How to Remove Duplicate Elements from a List in Python While Preserving Order

When working with lists in Python, you may encounter situations where you need to remove duplicate elements while keeping the original order of the list intact. This is a common requirement when dealing with data processing and deduplication tasks.

In this article, we will explore simple and effective ways to remove duplicate elements from a list in Python while preserving order.

Using dict.fromkeys()

Python dictionaries maintain the insertion order (since Python 3.7, officially guaranteed in Python 3.8+). We can take advantage of this behavior using dict.fromkeys():

def remove_duplicates(lst):
    return list(dict.fromkeys(lst))

# Example usage
my_list = [1, 2, 3, 2, 1, 4, 5, 3]
unique_list = remove_duplicates(my_list)
print(unique_list)  # Output: [1, 2, 3, 4, 5]

Code explained:

dict.fromkeys(lst) creates a dictionary where the keys are the elements from lst. Since dictionaries do not allow duplicate keys, only the first occurrence of each element is kept.
Converting the dictionary back to a list restores the original order of appearance.

Using a set and a Loop

This is a more explicit approach. Another way to remove duplicate elements from a list in Python while keeping the order is to use a set and manually iterate through the list:

def remove_duplicates(lst):
    seen = set()
    unique_list = []
    for item in lst:
        if item not in seen:
            unique_list.append(item)
            seen.add(item)
    return unique_list

# Example usage
my_list = ["apple", "banana", "apple", "orange", "banana", "grape"]
unique_list = remove_duplicates(my_list)
print(unique_list)  # Output: ['apple', 'banana', 'orange', 'grape']

Code explained:

A set (seen) stores already encountered elements.
The for loop iterates through the list and adds only unseen elements to unique_list.

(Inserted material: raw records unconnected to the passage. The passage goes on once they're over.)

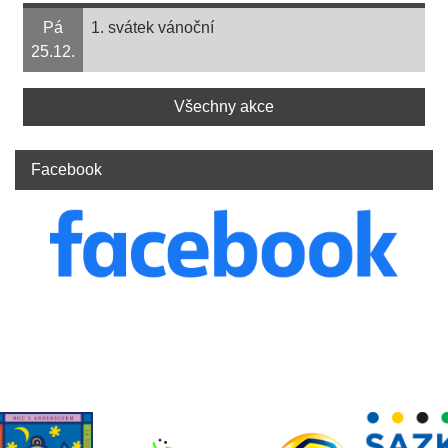
Pá
1. svátek vánoční
25.12.
Všechny akce
Facebook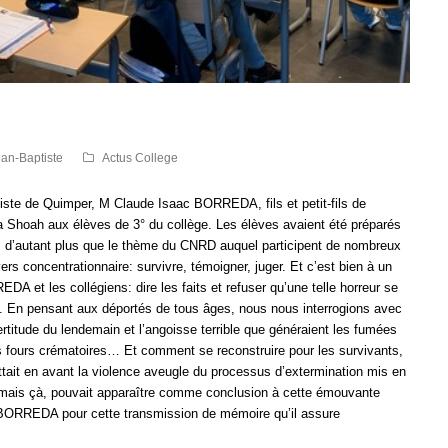
ean-Baptiste
Actus College
iste de Quimper, M Claude Isaac BORREDA, fils et petit-fils de
la Shoah aux élèves de 3° du collège. Les élèves avaient été préparés
G, d’autant plus que le thème du CNRD auquel participent de nombreux
ers concentrationnaire: survivre, témoigner, juger. Et c’est bien à un
A et les collégiens: dire les faits et refuser qu’une telle horreur se
ent. En pensant aux déportés de tous âges, nous nous interrogions avec
rtitude du lendemain et l’angoisse terrible que généraient les fumées
es fours crématoires… Et comment se reconstruire pour les survivants,
tait en avant la violence aveugle du processus d’extermination mis en
jamais çà, pouvait apparaître comme conclusion à cette émouvante
 BORREDA pour cette transmission de mémoire qu’il assure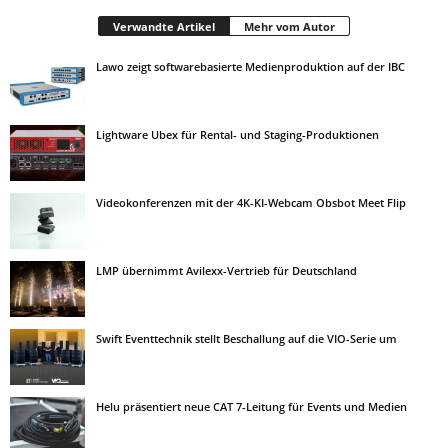
Verwandte Artikel
Mehr vom Autor
Lawo zeigt softwarebasierte Medienproduktion auf der IBC
Lightware Ubex für Rental- und Staging-Produktionen
Videokonferenzen mit der 4K-KI-Webcam Obsbot Meet Flip
LMP übernimmt Avilexx-Vertrieb für Deutschland
Swift Eventtechnik stellt Beschallung auf die VIO-Serie um
Helu präsentiert neue CAT 7-Leitung für Events und Medien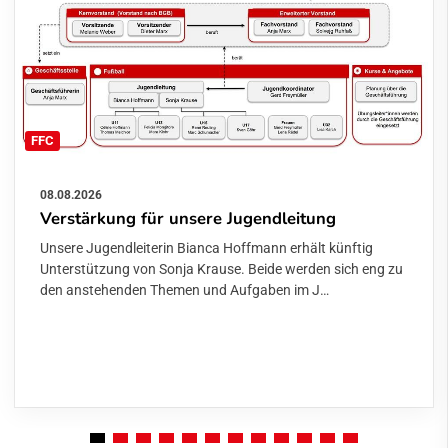
FFC
08.08.2026
Verstärkung für unsere Jugendleitung
Unsere Jugendleiterin Bianca Hoffmann erhält künftig
Unterstützung von Sonja Krause. Beide werden sich eng zu
den anstehenden Themen und Aufgaben im J…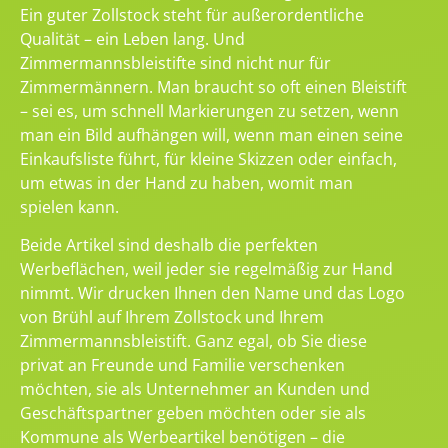
Ein guter Zollstock steht für außerordentliche
Qualität – ein Leben lang. Und
Zimmermannsbleistifte sind nicht nur für
Zimmermännern. Man braucht so oft einen Bleistift
– sei es, um schnell Markierungen zu setzen, wenn
man ein Bild aufhängen will, wenn man einen seine
Einkaufsliste führt, für kleine Skizzen oder einfach,
um etwas in der Hand zu haben, womit man
spielen kann.
Beide Artikel sind deshalb die perfekten
Werbeflächen, weil jeder sie regelmäßig zur Hand
nimmt. Wir drucken Ihnen den Name und das Logo
von Brühl auf Ihrem Zollstock und Ihrem
Zimmermannsbleistift. Ganz egal, ob Sie diese
privat an Freunde und Familie verschenken
möchten, sie als Unternehmer an Kunden und
Geschäftspartner geben möchten oder sie als
Kommune als Werbeartikel benötigen – die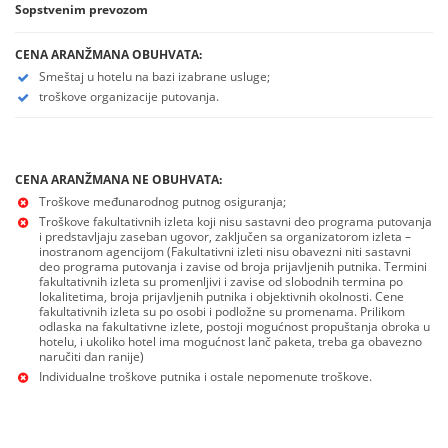
Sopstvenim prevozom
CENA ARANŽMANA OBUHVATA:
Smeštaj u hotelu na bazi izabrane usluge;
troškove organizacije putovanja.
CENA ARANŽMANA NE OBUHVATA:
Troškove međunarodnog putnog osiguranja;
Troškove fakultativnih izleta koji nisu sastavni deo programa putovanja
i predstavljaju zaseban ugovor, zaključen sa organizatorom izleta –
inostranom agencijom (Fakultativni izleti nisu obavezni niti sastavni
deo programa putovanja i zavise od broja prijavljenih putnika. Termini
fakultativnih izleta su promenljivi i zavise od slobodnih termina po
lokalitetima, broja prijavljenih putnika i objektivnih okolnosti. Cene
fakultativnih izleta su po osobi i podložne su promenama. Prilikom
odlaska na fakultativne izlete, postoji mogućnost propuštanja obroka u
hotelu, i ukoliko hotel ima mogućnost lanč paketa, treba ga obavezno
naručiti dan ranije)
Individualne troškove putnika i ostale nepomenute troškove.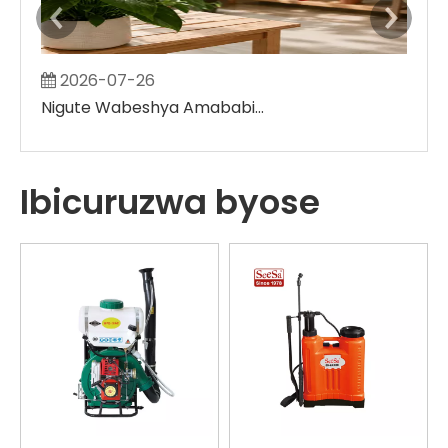
2026-07-26
2
Nigute Wabeshya Amababi y'Ibihingwa Utarinze gukora ibibanza binini bitose
Ibicuruzwa byose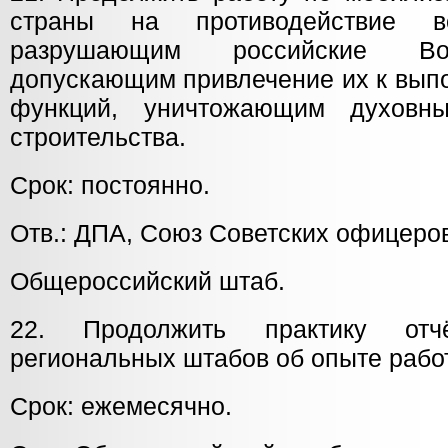
страны на противодействие в
разрушающим российские Во
допускающим привлечение их к вып
функций, уничтожающим духовн
строительства.
Срок: постоянно.
Отв.: ДПА, Союз Советских офицеро
Общероссийский штаб.
22. Продолжить практику отчё
региональных штабов об опыте рабо
Срок: ежемесячно.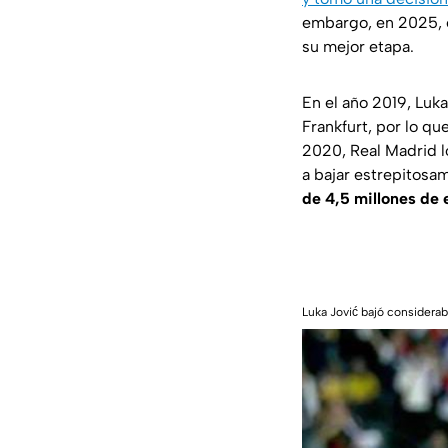
embargo, en 2025, e
su mejor etapa.
En el año 2019, Luka
Frankfurt, por lo qu
2020, Real Madrid l
a bajar estrepitosa
de 4,5 millones de 
Luka Jović bajó considera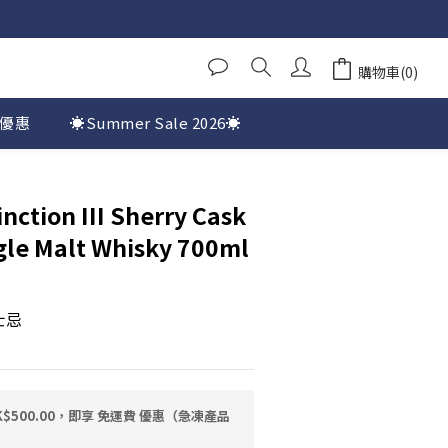
購物車(0)
優惠
☀️Summer Sale 2026☀️
nction III Sherry Cask
gle Malt Whisky 700ml
士忌
$500.00，即享 免運費 優惠（急凍產品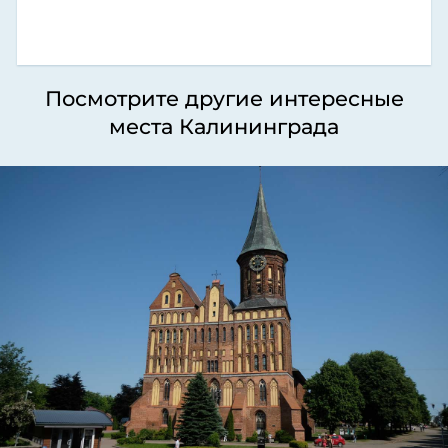
Посмотрите другие интересные
места Калининграда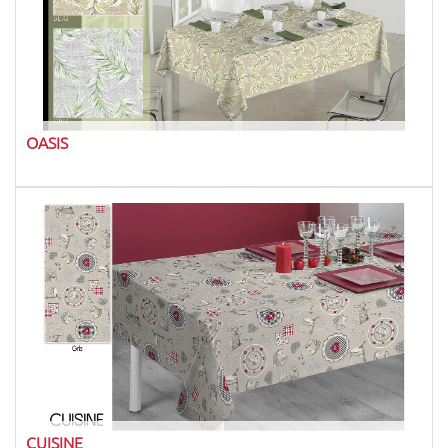
OASIS
CUISINE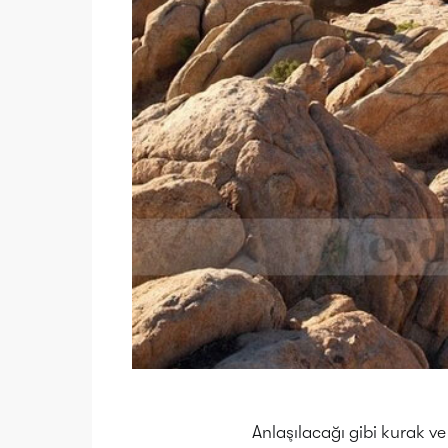
Anlaşılacağı gibi kurak ve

Using pandas (For Large Datasets)

If you’re working with large datasets, pandas provides a quick way to remove duplicate elements from a list in Python:

import pandas as pd

def remove_duplicates(lst):
    return list(pd.Series(lst).drop_duplicates())

# Example usage
my_list = [10, 20, 10, 30, 40, 20, 50]
unique_list = remove_duplicates(my_list)
print(unique_list)  # Output: [10, 20, 30, 40, 50]

Code explained:

pd.Series(lst) converts the list into a pandas Series.
.drop_duplicates() removes duplicates while preserving order.

We have discussed the following ways on how to remove duplicate elements from a list in Python while preserving order, you can use:

dict.fromkeys() – The simplest and most Pythonic way, and my personal pick.
A set and a loop – More explicit and easy to understand.
pandas – Best for handling large datasets efficiently.